----- Provided records -----

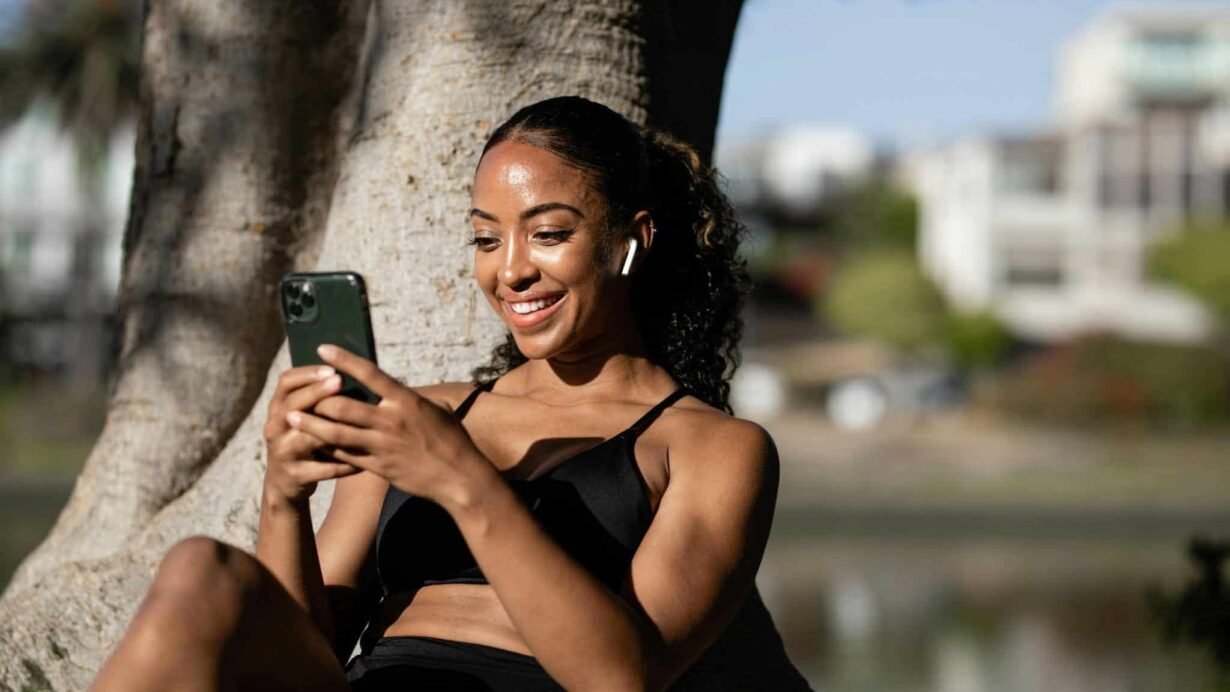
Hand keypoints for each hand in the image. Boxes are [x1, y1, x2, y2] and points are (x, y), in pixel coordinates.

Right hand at [262, 364, 363, 503]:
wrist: (284, 483)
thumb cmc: (302, 440)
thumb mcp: (303, 417)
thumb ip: (318, 398)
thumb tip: (353, 371)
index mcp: (278, 408)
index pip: (286, 382)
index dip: (307, 373)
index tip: (331, 368)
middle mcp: (275, 428)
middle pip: (292, 405)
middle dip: (316, 391)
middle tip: (339, 381)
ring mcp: (283, 453)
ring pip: (307, 437)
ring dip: (333, 427)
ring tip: (357, 420)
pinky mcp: (295, 476)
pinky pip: (325, 469)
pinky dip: (346, 463)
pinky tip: (366, 459)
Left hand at [285, 345, 491, 504]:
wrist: (460, 478)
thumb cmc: (453, 441)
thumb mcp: (437, 411)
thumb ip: (413, 399)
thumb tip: (399, 389)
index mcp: (405, 401)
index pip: (369, 374)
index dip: (344, 360)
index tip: (323, 349)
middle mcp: (391, 420)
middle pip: (342, 405)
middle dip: (318, 398)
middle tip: (303, 393)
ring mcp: (382, 445)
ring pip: (336, 432)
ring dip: (311, 424)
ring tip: (290, 418)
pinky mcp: (378, 467)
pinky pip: (345, 456)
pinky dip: (327, 449)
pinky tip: (313, 444)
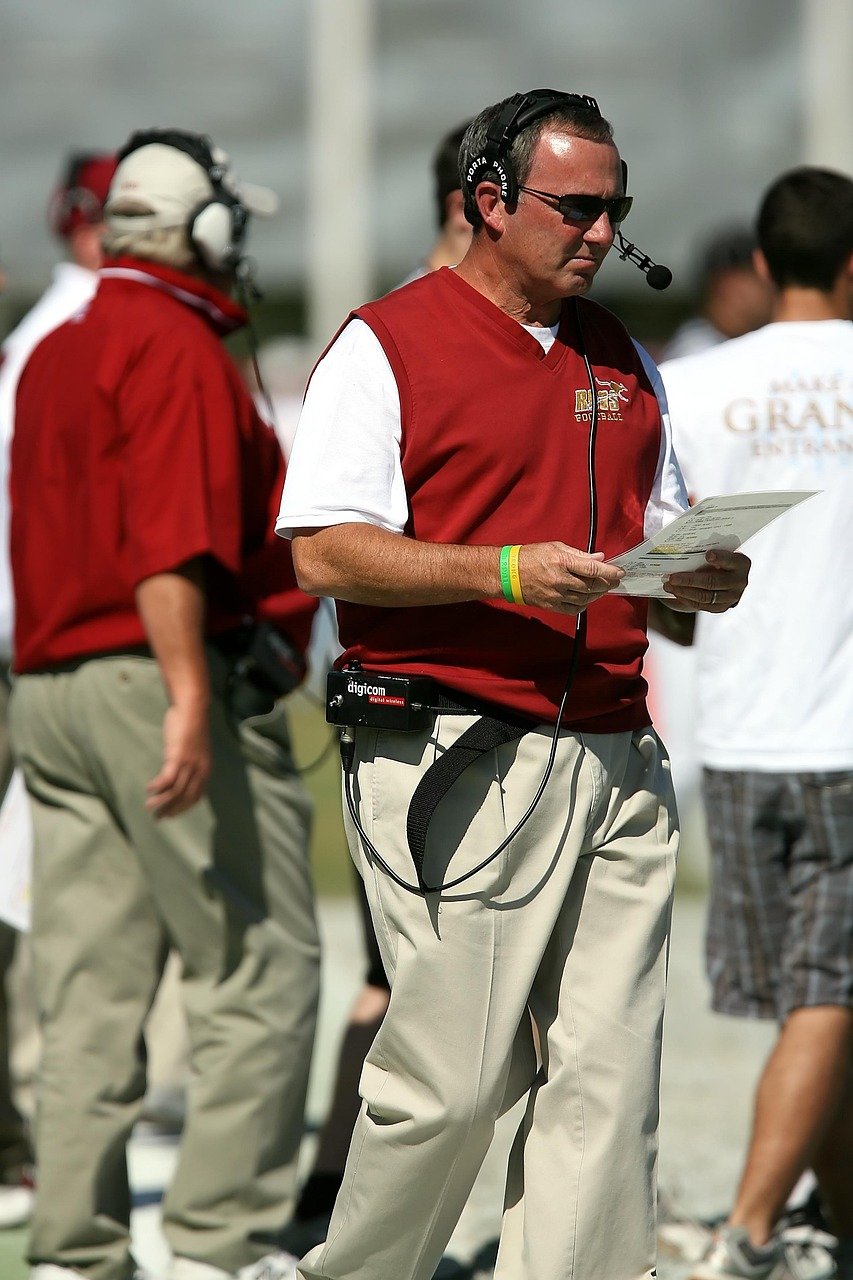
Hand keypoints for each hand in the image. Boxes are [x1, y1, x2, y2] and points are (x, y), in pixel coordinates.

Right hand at [146, 699, 210, 818]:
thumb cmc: (192, 726)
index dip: (183, 808)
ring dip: (161, 801)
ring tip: (150, 807)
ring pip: (175, 791)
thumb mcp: (196, 749)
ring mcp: (189, 764)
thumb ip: (192, 762)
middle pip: (185, 798)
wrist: (192, 708)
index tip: (172, 814)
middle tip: (159, 818)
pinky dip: (157, 786)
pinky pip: (167, 779)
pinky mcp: (177, 757)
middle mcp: (199, 770)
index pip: (195, 797)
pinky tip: (149, 789)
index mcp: (205, 769)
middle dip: (171, 810)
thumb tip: (181, 771)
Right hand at [517, 542, 623, 614]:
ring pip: (585, 598)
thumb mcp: (555, 547)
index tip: (620, 572)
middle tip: (614, 581)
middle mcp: (560, 580)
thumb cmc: (531, 557)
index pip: (592, 568)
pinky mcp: (552, 605)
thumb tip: (598, 557)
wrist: (509, 574)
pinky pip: (574, 609)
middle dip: (606, 583)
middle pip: (592, 585)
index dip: (609, 571)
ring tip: (602, 588)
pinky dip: (584, 604)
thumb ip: (579, 554)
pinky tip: (587, 598)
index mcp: (561, 561)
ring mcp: (556, 595)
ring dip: (597, 594)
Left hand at [662, 548, 750, 612]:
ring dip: (684, 591)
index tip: (707, 554)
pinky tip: (675, 593)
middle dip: (690, 580)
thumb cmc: (718, 558)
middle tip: (672, 577)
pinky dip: (687, 599)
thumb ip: (704, 547)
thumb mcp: (718, 550)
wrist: (727, 579)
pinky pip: (702, 605)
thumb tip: (664, 539)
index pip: (730, 560)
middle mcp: (740, 581)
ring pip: (705, 596)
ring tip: (668, 586)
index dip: (720, 558)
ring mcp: (732, 597)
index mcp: (741, 563)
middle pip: (713, 582)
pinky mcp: (722, 607)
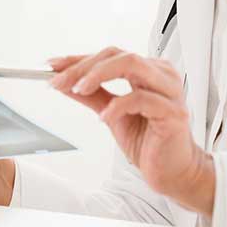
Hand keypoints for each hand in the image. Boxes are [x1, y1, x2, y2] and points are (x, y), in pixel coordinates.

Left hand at [48, 48, 214, 214]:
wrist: (171, 171)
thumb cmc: (148, 141)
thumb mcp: (110, 113)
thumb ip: (90, 95)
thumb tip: (62, 81)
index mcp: (148, 70)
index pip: (109, 55)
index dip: (78, 58)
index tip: (52, 65)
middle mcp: (161, 74)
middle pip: (117, 55)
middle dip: (83, 66)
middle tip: (59, 80)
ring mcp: (170, 91)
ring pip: (131, 64)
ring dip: (98, 75)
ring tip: (79, 89)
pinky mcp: (173, 112)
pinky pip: (141, 99)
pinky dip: (117, 105)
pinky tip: (104, 117)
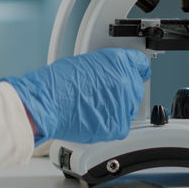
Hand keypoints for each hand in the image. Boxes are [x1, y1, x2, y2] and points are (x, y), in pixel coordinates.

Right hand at [2, 48, 150, 144]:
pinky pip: (120, 126)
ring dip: (116, 109)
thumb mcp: (85, 63)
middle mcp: (126, 80)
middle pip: (135, 88)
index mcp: (118, 61)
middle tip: (102, 96)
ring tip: (93, 108)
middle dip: (122, 92)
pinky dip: (109, 125)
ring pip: (129, 108)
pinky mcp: (119, 125)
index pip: (140, 64)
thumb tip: (109, 75)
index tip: (139, 74)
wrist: (47, 103)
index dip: (138, 70)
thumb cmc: (57, 84)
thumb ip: (105, 69)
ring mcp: (124, 104)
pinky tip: (94, 120)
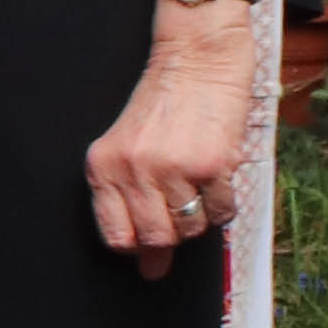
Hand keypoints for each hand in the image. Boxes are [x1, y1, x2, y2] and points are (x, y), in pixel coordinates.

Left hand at [86, 6, 253, 274]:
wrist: (197, 56)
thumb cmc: (164, 103)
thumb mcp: (131, 147)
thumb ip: (132, 204)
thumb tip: (150, 270)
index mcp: (103, 167)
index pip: (115, 236)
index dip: (137, 244)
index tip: (149, 239)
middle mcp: (133, 170)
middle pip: (155, 238)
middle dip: (173, 234)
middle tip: (181, 205)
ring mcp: (172, 169)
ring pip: (191, 229)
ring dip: (201, 215)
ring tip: (198, 182)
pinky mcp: (211, 166)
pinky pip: (222, 212)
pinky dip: (224, 203)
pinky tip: (218, 175)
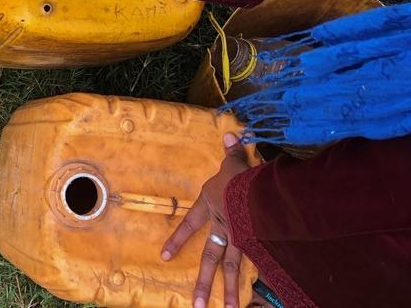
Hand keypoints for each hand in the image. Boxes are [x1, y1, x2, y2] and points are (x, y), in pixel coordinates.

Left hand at [161, 133, 252, 307]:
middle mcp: (223, 225)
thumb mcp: (235, 161)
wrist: (257, 192)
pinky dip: (259, 281)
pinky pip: (259, 264)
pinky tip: (257, 300)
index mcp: (211, 205)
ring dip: (232, 293)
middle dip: (204, 282)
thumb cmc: (242, 175)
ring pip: (234, 269)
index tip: (164, 257)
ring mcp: (242, 237)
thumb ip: (233, 151)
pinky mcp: (260, 242)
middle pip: (210, 258)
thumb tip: (230, 133)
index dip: (177, 240)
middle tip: (196, 305)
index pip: (189, 224)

-----

> Brief
Going through the records above line by line, tally those with the word "wrist" and answer with the number only.

> Written reply
9